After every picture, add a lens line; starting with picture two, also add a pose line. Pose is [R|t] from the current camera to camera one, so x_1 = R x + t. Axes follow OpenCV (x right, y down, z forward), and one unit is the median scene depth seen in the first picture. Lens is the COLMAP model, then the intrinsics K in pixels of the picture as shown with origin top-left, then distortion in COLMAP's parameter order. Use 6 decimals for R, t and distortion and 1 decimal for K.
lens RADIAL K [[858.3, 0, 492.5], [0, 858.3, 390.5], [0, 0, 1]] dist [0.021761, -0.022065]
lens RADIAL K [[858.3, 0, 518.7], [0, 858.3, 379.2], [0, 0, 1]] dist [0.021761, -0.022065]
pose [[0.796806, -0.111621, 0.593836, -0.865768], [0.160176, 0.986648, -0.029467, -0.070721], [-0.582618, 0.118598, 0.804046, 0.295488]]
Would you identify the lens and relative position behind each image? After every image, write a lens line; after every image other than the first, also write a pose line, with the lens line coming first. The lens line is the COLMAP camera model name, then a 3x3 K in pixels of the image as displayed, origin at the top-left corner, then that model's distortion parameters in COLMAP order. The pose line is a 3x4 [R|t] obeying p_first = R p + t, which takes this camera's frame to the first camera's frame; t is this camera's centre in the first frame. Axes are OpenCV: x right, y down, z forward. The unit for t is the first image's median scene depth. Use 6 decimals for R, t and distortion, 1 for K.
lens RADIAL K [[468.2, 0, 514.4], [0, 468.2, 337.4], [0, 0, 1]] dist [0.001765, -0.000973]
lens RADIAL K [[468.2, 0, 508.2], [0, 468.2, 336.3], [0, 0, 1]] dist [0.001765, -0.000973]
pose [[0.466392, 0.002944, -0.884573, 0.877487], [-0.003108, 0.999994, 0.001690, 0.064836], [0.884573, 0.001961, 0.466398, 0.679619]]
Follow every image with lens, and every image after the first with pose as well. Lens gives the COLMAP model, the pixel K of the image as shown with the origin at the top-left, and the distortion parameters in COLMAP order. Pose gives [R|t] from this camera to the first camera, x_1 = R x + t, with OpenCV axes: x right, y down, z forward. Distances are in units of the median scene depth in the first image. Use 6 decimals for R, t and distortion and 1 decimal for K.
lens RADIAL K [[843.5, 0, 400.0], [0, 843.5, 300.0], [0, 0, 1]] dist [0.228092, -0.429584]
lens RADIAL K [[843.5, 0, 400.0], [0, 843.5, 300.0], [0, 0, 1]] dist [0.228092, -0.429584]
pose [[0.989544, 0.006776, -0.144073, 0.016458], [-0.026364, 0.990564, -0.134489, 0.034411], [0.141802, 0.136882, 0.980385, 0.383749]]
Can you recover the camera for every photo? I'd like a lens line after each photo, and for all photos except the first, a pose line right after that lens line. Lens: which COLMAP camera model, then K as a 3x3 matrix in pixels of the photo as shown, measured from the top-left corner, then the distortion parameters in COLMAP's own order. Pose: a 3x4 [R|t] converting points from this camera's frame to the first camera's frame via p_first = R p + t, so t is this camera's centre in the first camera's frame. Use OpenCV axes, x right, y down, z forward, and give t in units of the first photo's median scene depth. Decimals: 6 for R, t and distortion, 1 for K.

- Work request: Revise each of the items above, changing "pose line" to "pose row" and leaving all other text as it is.

- Response to this exercise:
After every picture, add a lens line; starting with picture two, also add a pose row. Pose is [R|t] from the current camera to camera one, so x_1 = R x + t. Axes follow OpenCV (x right, y down, z forward), and one unit is the median scene depth seen in the first picture. Lens is the COLMAP model, then the intrinsics K in pixels of the picture as shown with origin top-left, then distortion in COLMAP's parameter order. Use 6 decimals for R, t and distortion and 1 decimal for K.
lens RADIAL K [[858.3, 0, 492.5], [0, 858.3, 390.5], [0, 0, 1]] dist [0.021761, -0.022065]
lens RADIAL K [[858.3, 0, 518.7], [0, 858.3, 379.2], [0, 0, 1]] dist [0.021761, -0.022065]
pose [[0.796806, -0.111621, 0.593836, -0.865768], [0.160176, 0.986648, -0.029467, -0.070721], [-0.582618, 0.118598, 0.804046, 0.295488]]
Would you identify the lens and relative position behind each image? After every image, write a lens line; after every image other than the first, also write a pose row, with the lens line coming first. The lens line is the COLMAP camera model name, then a 3x3 K in pixels of the image as displayed, origin at the top-left corner, then that model's distortion parameters in COLMAP order. The pose row is a 3x4 [R|t] obeying p_first = R p + t, which takes this camera's frame to the first camera's frame; t is this camera's centre in the first frame. Axes are OpenCV: x right, y down, z forward. The unit for t is the first image's median scene depth. Use 6 decimals for R, t and distortion, 1 for K.
lens RADIAL K [[468.2, 0, 514.4], [0, 468.2, 337.4], [0, 0, 1]] dist [0.001765, -0.000973]
lens RADIAL K [[468.2, 0, 508.2], [0, 468.2, 336.3], [0, 0, 1]] dist [0.001765, -0.000973]
pose [[0.466392, 0.002944, -0.884573, 0.877487], [-0.003108, 0.999994, 0.001690, 0.064836], [0.884573, 0.001961, 0.466398, 0.679619]]
Follow every image with lens, and every image after the first with pose as well. Lens gives the COLMAP model, the pixel K of the image as shown with the origin at the top-left, and the distortion parameters in COLMAP order. Pose gives [R|t] from this camera to the first camera, x_1 = R x + t, with OpenCV axes: x right, y down, z forward. Distances are in units of the median scene depth in the first image. Use 6 decimals for R, t and distortion and 1 decimal for K.
lens RADIAL K [[843.5, 0, 400.0], [0, 843.5, 300.0], [0, 0, 1]] dist [0.228092, -0.429584]
lens RADIAL K [[843.5, 0, 400.0], [0, 843.5, 300.0], [0, 0, 1]] dist [0.228092, -0.429584]
pose [[0.989544, 0.006776, -0.144073, 0.016458], [-0.026364, 0.990564, -0.134489, 0.034411], [0.141802, 0.136882, 0.980385, 0.383749]]
Can you recover the camera for every photo? I'd like a lens line after each photo, and for all photos except the first, a pose row right after that lens line. Lens: which COLMAP camera model, then K as a 3x3 matrix in pixels of the photo as shown, measured from the top-left corner, then the distortion parameters in COLMAP's own order. Pose: a 3x4 [R|t] converting points from this camera's frame to the first camera's frame via p_first = R p + t, so t is this camera's centre in the first camera's frame. Use OpenCV axes, x right, y down, z forward, and give t in units of the first photo's median scene depth. Decimals: 6 for R, t and distortion, 1 for K.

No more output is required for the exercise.